Similarly, a co-infection of HCV with schistosoma was accompanied with a decrease in the capability to spontaneously resolve the viral infection and frequently leads to rapid fibrosis and also higher mortality. These were explained by the synergistic interactive relationship of schistosoma-HCV with both liver fibrosis as well as with the mortality.25 Increased HCV-RNA titers, histological activity, incidence of cirrhosis/hepatocellular carcinoma and higher mortality rates were noticed in patients with co-infection.33

Many studies had investigated the degree of severity of liver disease in patients with single viral infection and patients with viral co-infection. The high incidence of liver cirrhosis and liver damage is reported in patients with viral co-infection.44–47 The increase in the severity of chronic HBV infection was demonstrated in patients had HCV-Ab.

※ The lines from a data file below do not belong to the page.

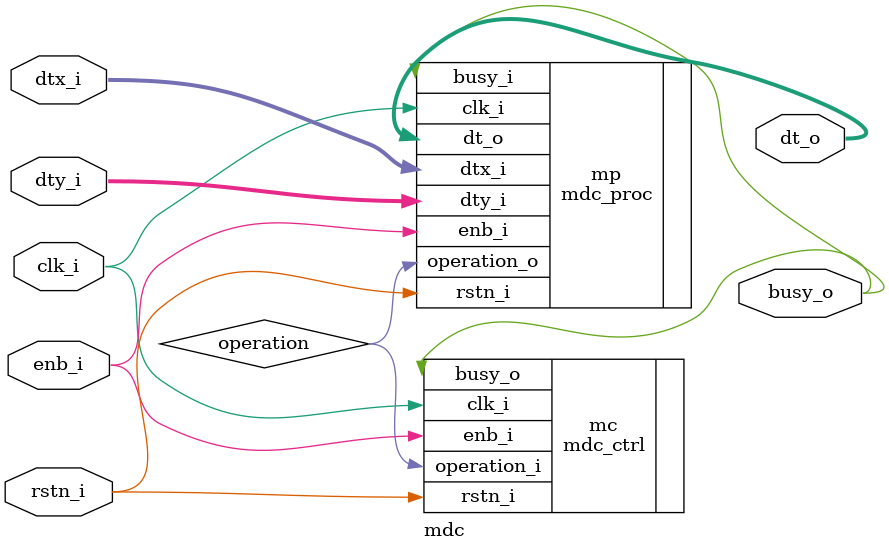
<source format=sv>
module mdc
(
  input logic        clk_i,
  input logic        rstn_i,
  input logic        enb_i,
  input logic  [7:0] dtx_i,
  input logic  [7:0] dty_i,

  output logic [7:0] dt_o,
  output logic       busy_o
);

  logic              operation;

  mdc_ctrl mc
  (
    .clk_i           (clk_i    ),
    .rstn_i          (rstn_i   ),
    .enb_i           (enb_i    ),
    .operation_i     (operation),

    .busy_o          (busy_o   )
  );

  mdc_proc mp
  ( 
    .clk_i           (clk_i    ),
    .rstn_i          (rstn_i   ),
    .enb_i           (enb_i    ),
    .dtx_i           (dtx_i    ),
    .dty_i           (dty_i    ),
    .busy_i          (busy_o   ),

    .operation_o     (operation),
    .dt_o            (dt_o     )
  );

endmodule
</source>
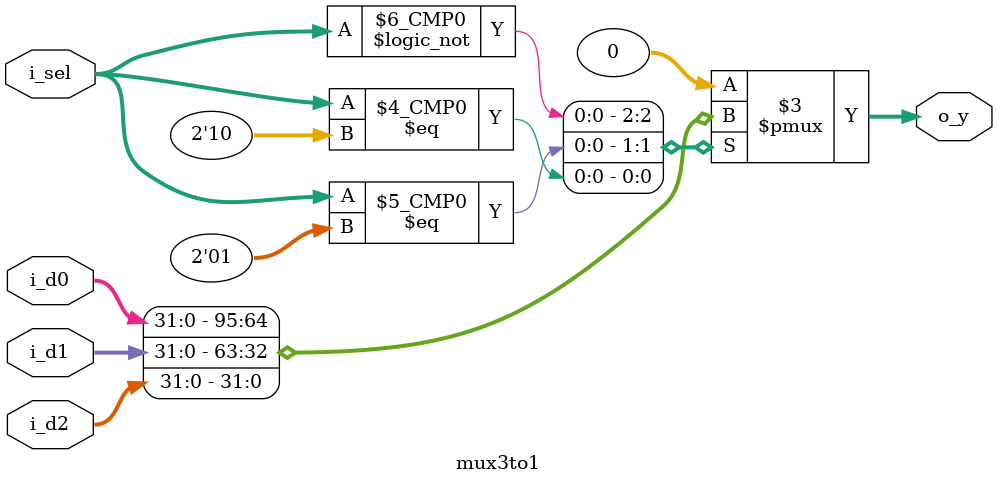
<source format=sv>
module mux3to1 (
    input  logic [31:0] i_d0,   // ALU result
    input  logic [31:0] i_d1,   // Load data
    input  logic [31:0] i_d2,   // PC + 4
    input  logic [1:0]  i_sel,  // wb_sel
    output logic [31:0] o_y     // wb_data
);

    always_comb begin
        unique case (i_sel)
            2'b00: o_y = i_d0;  // ALU result
            2'b01: o_y = i_d1;  // Memory load
            2'b10: o_y = i_d2;  // PC + 4
            default: o_y = 32'b0;
        endcase
    end

endmodule

</source>
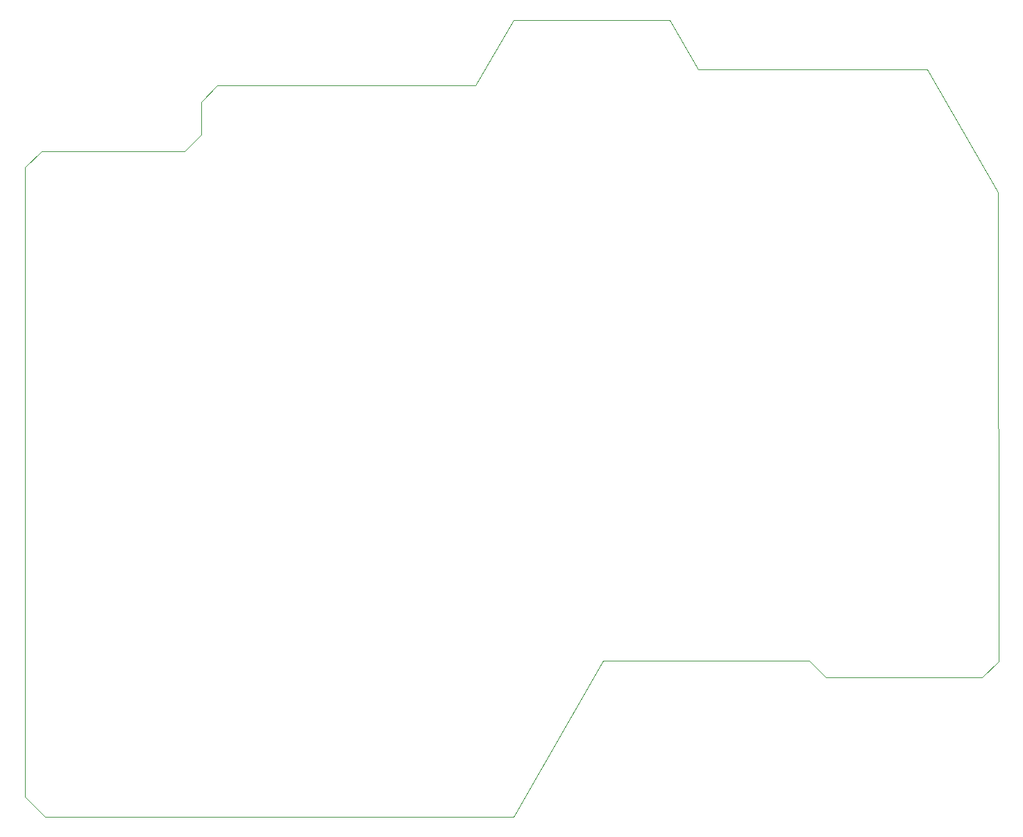
<source format=gbr>
%TF.GenerationSoftware,KiCad,Pcbnew,(6.0.4)*%
%TF.CreationDate,2022-04-22T20:25:04+08:00*%
%TF.ProjectId,Slice36,536c6963-6533-4362-9e6b-696361645f70,rev?*%
%TF.SameCoordinates,Original*%
%TF.FileFunction,Profile,NP*%
%FSLAX46Y46*%
G04 Gerber Fmt 4.6, Leading zero omitted, Abs format (unit mm)*
G04 Created by KiCad (PCBNEW (6.0.4)) date 2022-04-22 20:25:04*
%MOMM*%
%LPD*%
G01*
G04 APERTURE LIST*
%TA.AperFunction,Profile*%
%ADD10C,0.100000*%
%TD*%
G04 APERTURE END LIST*
D10*
X20875000Y-164175000D02*
X20900000Y-87425000D01*
X23325000Y-166625000D02*
X80475000Y-166625000D01*
X139625000Y-90475000D02*
X130950000Y-75425000D01*
X20875000Y-164175000D02*
X23325000Y-166625000D01*
X118575000Y-149625000D02*
X116575000Y-147625000D01*
X139650000Y-147675000D02*
X139625000Y-90475000D01*
X80475000Y-69425000D02*
X75875000Y-77375000D01*
X44375000Y-77425000D02*
X75875000Y-77375000D01*
X116575000Y-147625000D02*
X91425000Y-147625000D01*
X99525000Y-69425000D02*
X103000000Y-75425000D01*
X42375000Y-79425000D02*
X44375000Y-77425000D01*
X118575000Y-149625000D02*
X137650000Y-149625000D01*
X20925000Y-87425000D02*
X22925000Y-85425000D01*
X80475000Y-166625000D02*
X91425000Y-147625000D01*
X137650000Y-149625000D02*
X139650000Y-147675000D01*
X42375000Y-83450000D02*
X42375000Y-79425000D01*
X80475000Y-69425000D02*
X99525000Y-69425000D01*
X22925000Y-85425000D02*
X40375000Y-85450000D01*
X103000000Y-75425000D02*
X130950000Y-75425000D01*
X42375000Y-83450000D02*
X40375000Y-85450000D01*
M02*

</source>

HCV-Ab was detected in 8% of chronic HBV infection and increased with advanced liver diseases as in patients had HBV-related cirrhosis; HCV-Ab was detected in 10%. Moreover, patients who suffered from HBV-related hepatocellular carcinoma, HCV-Ab was detected in 17%.48 Likewise, liver cirrhosis was more prevalent in patients with chronic HCV and occult HBV infection with a documented synergistic action of both viruses together in the progression of the liver disease.49 Hepatocellular carcinoma was more commonly recognized in co-infected patients (14%) in comparing with 2% and 4% of chronic hepatitis patients who gained over malignancy on top of chronic HBV and HCV infections, respectively.50

The primary prevention of HCV and HBV infection in endemic country with schistosomiasis is so important and necessary. Insipid of no vaccine presents nowadays for HCV, many procedures have to be done to decrease HCV transmission in this risky population. HBV vaccine is essential to be used as a routine vaccine for them.

Interestingly, in patients who had schistosomal infection, HBV vaccines can enhance the immune response while on the other hand, reduce the responses to vaccination was reported.31,40,51 Hence, further large-scale clinical studies are required to establish the final relation of schistosomiasis and HBV co-infection.

Finally, chronic schistosomiasis and HBV/HCV co-infection have serious effects on liver pathology. Co-infection accelerates the progression of liver disease and leads to advanced liver diseases and liver failure.